8.8. In the event that any Board Director or President fails to perform his/her duties in accordance with the By-Laws or in the best interests of the Association, he/she shall be removed from the Board or Presidency by the approval of more than two-thirds (2/3) of the Board. The Board may decide to keep the seat vacant (except for the President seat) until the regular election time or fill the vacancy at any time through additional election process.

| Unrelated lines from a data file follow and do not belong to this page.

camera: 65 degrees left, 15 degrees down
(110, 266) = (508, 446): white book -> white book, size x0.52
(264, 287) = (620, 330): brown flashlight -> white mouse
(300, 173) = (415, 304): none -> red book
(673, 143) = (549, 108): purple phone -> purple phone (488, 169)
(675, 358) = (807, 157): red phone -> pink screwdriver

8.9. Each Board Director and officer shall continue his/her term until completion. Voluntary resignation with reasonable excuses approved by the Board (such as family emergency, job change or relocation, etc.) requires 30 day advanced notice. Within the 30 day transition phase, he or she shall help the Association to identify a successor for the Board to approve.
ARTICLE IX
AMENDMENTS TO BY-LAWS
9.1. The power to alter, amend, or repeal the By-Laws shall be vested in the Board of Directors and approved by two-thirds (2/3) of the Board. Such action may be taken at a regular or special meeting for which written notice of the purpose shall be given. The By-Laws may contain any provisions for the regulation and management of the affairs of the Association which are not inconsistent with the law or the Articles of Incorporation.

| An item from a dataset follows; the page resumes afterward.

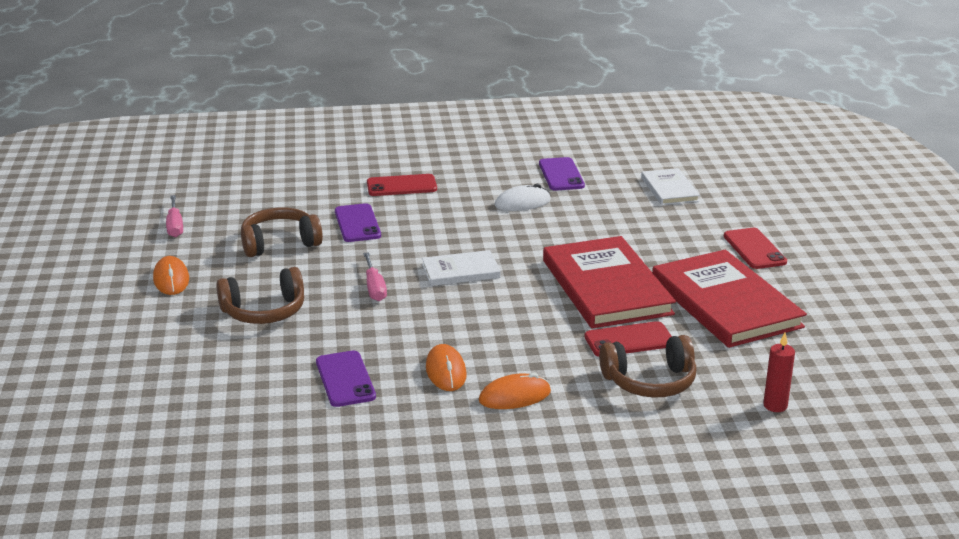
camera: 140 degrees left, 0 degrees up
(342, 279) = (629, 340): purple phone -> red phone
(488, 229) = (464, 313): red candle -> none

9.2. As the general rule unless specified otherwise in this document, the vote result of the Board shall be recognized as approval, as long as more than half (1/2) of the Board cast approval votes.
ARTICLE X
INDEMNIFICATION OF OFFICERS AND DIRECTORS
10.1. In accordance with the provisions of Chapter 8 of the BUSINESS ORGANIZATIONS CODE of Texas Statutes, the Association shall indemnify any person who was or is a party or is threaten to be made a party to any threatened, pending or completed action, suit or proceeding, whether civil, criminal, administrative or investigative (other than an action by or in the right of the Association) by reason of the fact that he is or was a director, officer, volunteer of the association or who is or was serving at the request of the association as director, officer, volunteer of another corporation, partnership, joint venture, trust or other enterprise, against expenses (including attorney's fees) judgments, fines and amounts paid in settlement actual and reasonably incurred by him in connection with such action, suit or proceeding if he acted in good faith and in a manner he reasonably believed to be in or not opposed to the best interests of the Association, and, with respect to any criminal action or proceeding, had no reasonable cause to believe his conduct was unlawful. The termination of any action, suit or Proceeding by judgment, order, settlement, conviction, or upon a plea of nolo contender or its equivalent, shall not, of itself, create a presumption that the person did not act in good faith and in a manner which he reasonably believed to be in or not opposed to the best interests of the Association, or, with respect to any criminal action or proceeding, had reasonable cause to believe that his conduct was unlawful.